Your EMIs may go up
The Reserve Bank of India is due to have its first mid-quarter policy review on Thursday but before that, the government will release the consolidated monthly inflation data for August that could set the tone for a decision to raise interest rates that bankers may be forced to respond to. HT reports. Price warriors on the guardindia Updated: Sep 13, 2010 01:43 IST
You could be in for another jolt on your equated monthly installments (EMIs) on your loans.
The Reserve Bank of India is due to have its first mid-quarter policy review on Thursday but before that, the government will release the consolidated monthly inflation data for August that could set the tone for a decision to raise interest rates that bankers may be forced to respond to.
Economists expect the central bank to announce another round of policy rate hikes that may not be good news for home and consumer loan customers.

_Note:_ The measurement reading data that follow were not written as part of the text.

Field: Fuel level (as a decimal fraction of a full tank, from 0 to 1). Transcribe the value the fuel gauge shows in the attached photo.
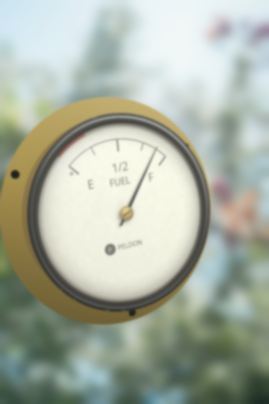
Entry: 0.875
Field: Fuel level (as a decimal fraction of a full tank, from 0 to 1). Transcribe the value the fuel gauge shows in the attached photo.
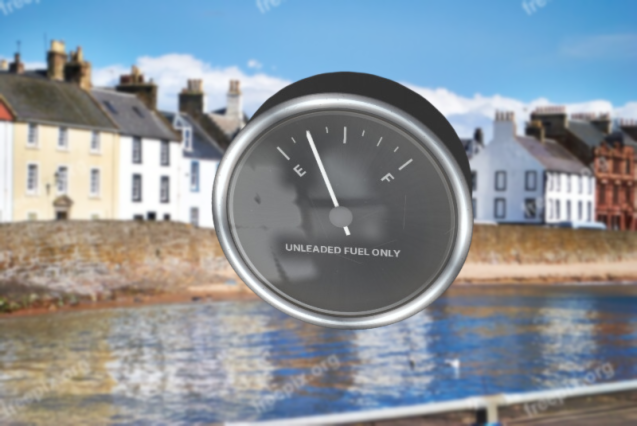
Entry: 0.25
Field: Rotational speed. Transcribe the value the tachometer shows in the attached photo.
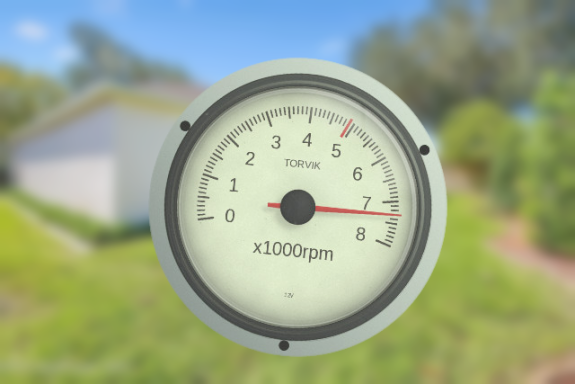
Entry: 7300 rpm
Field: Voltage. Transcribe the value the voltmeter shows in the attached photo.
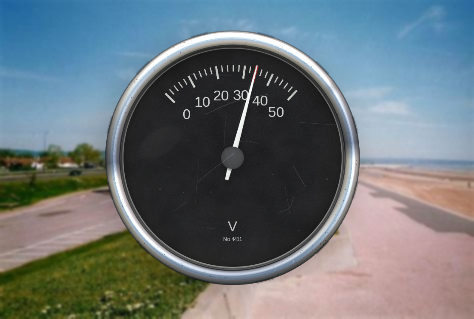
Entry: 34 V
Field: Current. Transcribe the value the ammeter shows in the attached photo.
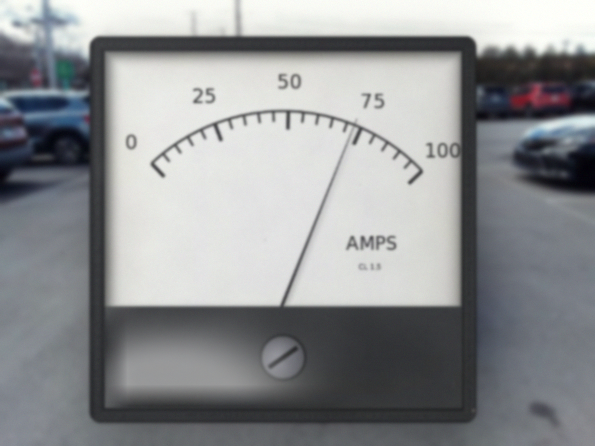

Rising demand could further fan prices of products pushing up wholesale prices based inflation that is hovering around 10 per cent. Overall inflation data for August will be released on Tuesday, while the weekly year-on-year inflation for food products released every week stood at 11 per cent last week.
"Given that inflation remains the key policy priority, we expect the RBI to hike the repo and reverse repo rates another 0.25 percentage points. We see an outside chance of the reverse repo rate being raised 0.50 percentage points, depending on the RBI's outlook for liquidity," said Rahul Bajoria, regional economist, Barclays Capital.
The repo is the short-term rate at which the RBI lends to banks while the reverse repo is the rate it pays to banks for funds parked with it.
In July RBI had increased the repo rate by 0.25 percentage points to 5.75 per cent. It had also increased the reverse repo rate by 0.50 percentage points to 4.5 per cent
A higher repo raises the banks' borrowing costs prompting them to raise interest rates it charges on loans for automobile purchases, corporate projects and home building. A higher reverse repo means RBI would suck cash from the system to stymie demand and cool prices.
"Demand is quite high and there will be an attempt from the central bank to cool off, we can expect a 0.25 percentage point hike in the repo rate, though liquidity remains tight," former director of Indian Council for Research in International Economic Relations (ICRIER) Rajiv Kumar told Hindustan Times.
"We are looking at a moderate rate hike in the review," said Sonal Varma, V-P, Nomura Financial Advisory and Securities (India) Pvt. Ltd.